Manietta has worked with other events including Ironman and the Whistler X Triathlon, but also races and has been on the other side. He noted one American race he'd registered for this year only offered a $75 credit toward 2021 registration.

"And this was a few-hundred-dollar race," he said. "If you didn't want that, you could get your race T-shirt or that, or you could donate that back in."

Manietta donated back in, noting that the race's future would be in peril if all participants took the credit, while athletes would lose a qualifier to bigger and more prestigious races.

"These are small businesses that are hurt by this situation, unfortunately," he said. "I think the whole event industry, whether it's races or concerts or whatever it is, is going to be in a lot of hurt.

"It's going to take a while to recover from this."

Meanwhile, Geoff Langford of Coast Mountain Trail Running, the company behind the Squamish 50 and the Survival of the Fittest, both in Squamish, and the Whistler Alpine Meadows race is in a different situation. It has cancelled the bulk of its schedule, but is leaving the Whistler race on its schedule for Sept. 25 to 27, for now at least.

Langford explained that the nature of WAM differs from the Squamish 50 in that it's more of a locals' race whereas the Squamish 50 sees a higher degree of international travel and potential transmission risk.

"It still seemed to be a long shot up until a week ago," he said on May 9. "Everybody's keen to see it happen and, from a runner's perspective, it would be nice to have at least one event this year."

The trail series had made some pandemic-related precautions in advance of the mid-March Cap Crusher contest before calling it off in the days beforehand, so some ideas of how to hold a race in the changed world are already being bounced around.
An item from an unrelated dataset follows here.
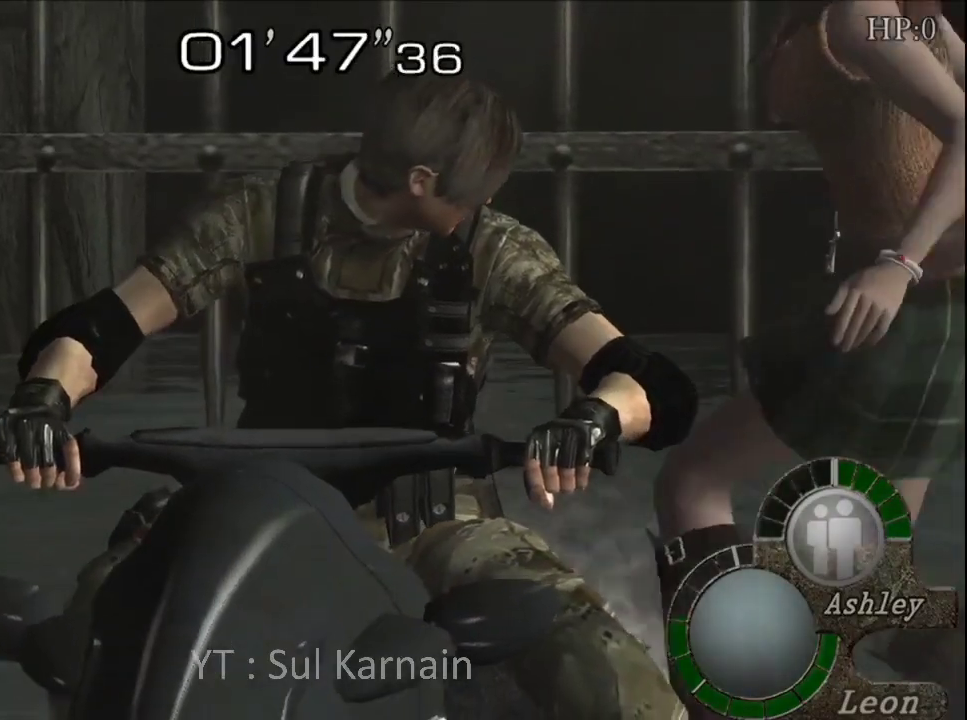
{"buttons": [], "left_stick": "center", "right_stick": "center", "events": []}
Still, if the race happens, the details will need to be consistent with Ministry of Health direction, and it's unclear what that will look like months from now.
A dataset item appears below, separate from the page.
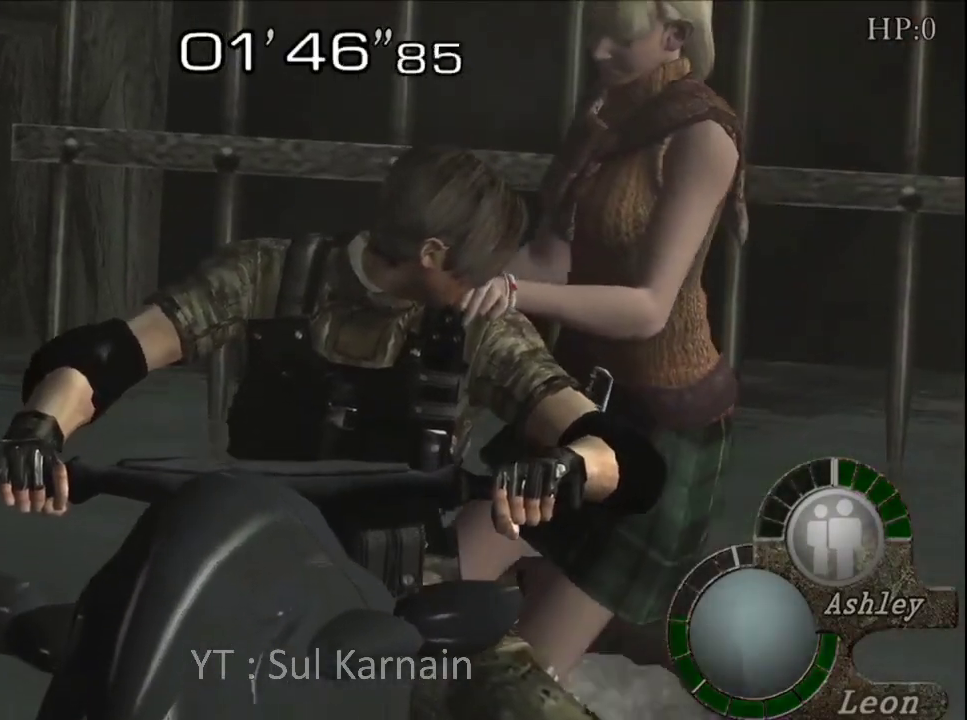
{"buttons": [], "left_stick": "up", "right_stick": "center", "events": [[217, "left_stick", "up"]]}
"We had spent a lot of time looking at how to adjust and modify and make things safe and then two or three days before the event was supposed to take place, it became clear that it just couldn't happen," he said. "We're having a look at everything from how many people [can we have at] and how do we structure the start line ... to how do we execute aid stations? We have a 100-mile (160-km) race in that event, so you can't just eliminate aid stations and expect people to be self-sufficient."

Langford noted in a follow-up email that since the event is five different distances broken down over three days, it avoids large clusters already, and there are plans to keep starting packs to 50 people or fewer.
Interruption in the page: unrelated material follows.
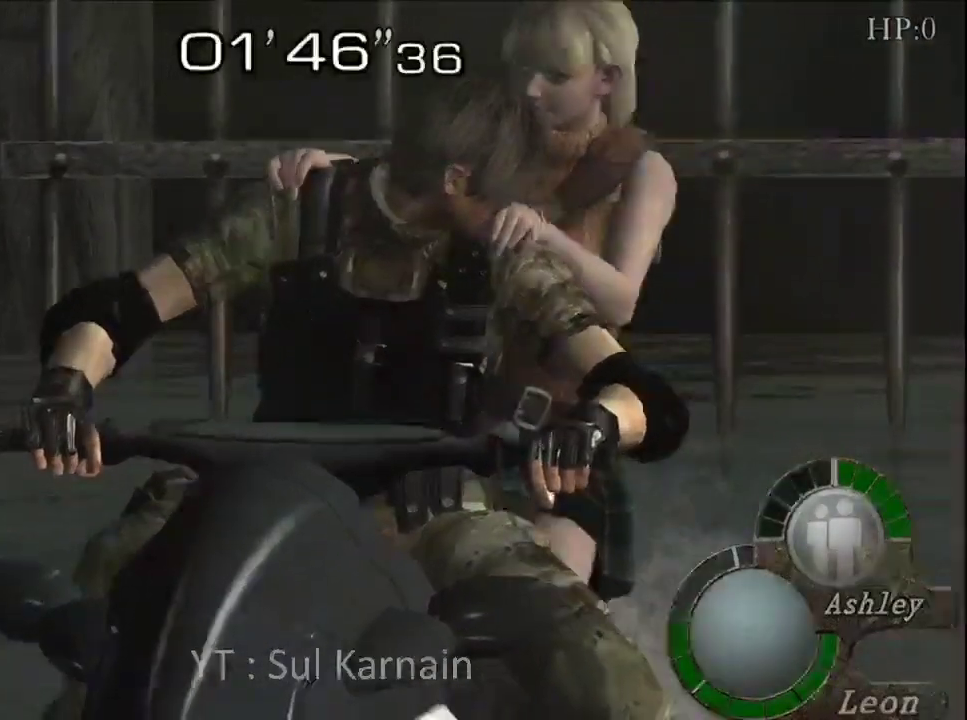
{"buttons": [], "left_stick": "up", "right_stick": "center", "events": []}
If the race is cancelled, there is enough lead time to offer 100-per-cent credits into 2021 or 2022, whereas it offered 30-per-cent credit for the Cap Crusher (cancelled in the week before) and 75-per-cent credit for its other races.

Langford has been in touch with race directors across the country, participating in virtual town halls to get a sense of how others are riding out the pandemic.

In order to support races all over the continent, the trail series sold headbands online, and has raised more than $28,000 for roughly 120 different organizations.

"We wanted to do something that was community-based and we didn't want to be, 'Oh, help us!'" he said. "This was something we could do for the community as a whole and let people direct the proceeds to whoever they wanted to.

"Sixty-five per cent of the buff sales went to a huge variety of organizations across North America, not to us, so what was awesome to see," he added, noting several participants declined the offered credit and plan to register fresh in 2021 to help support the series.

Meanwhile, the series' other co-director, Gary Robbins, recently completed a 100-mile run with a goal of raising $5,000 for local search and rescue (SAR) organizations, but surpassed $15,000 in the end.

Supporting community groups is a major part of the series' M.O., and though there likely won't be the same level of contribution this year, Langford said the group is aiming to provide a boost to SAR and trail-maintenance groups currently feeling the pinch.

"We're trying to come up with some creative ways to make that happen," he said.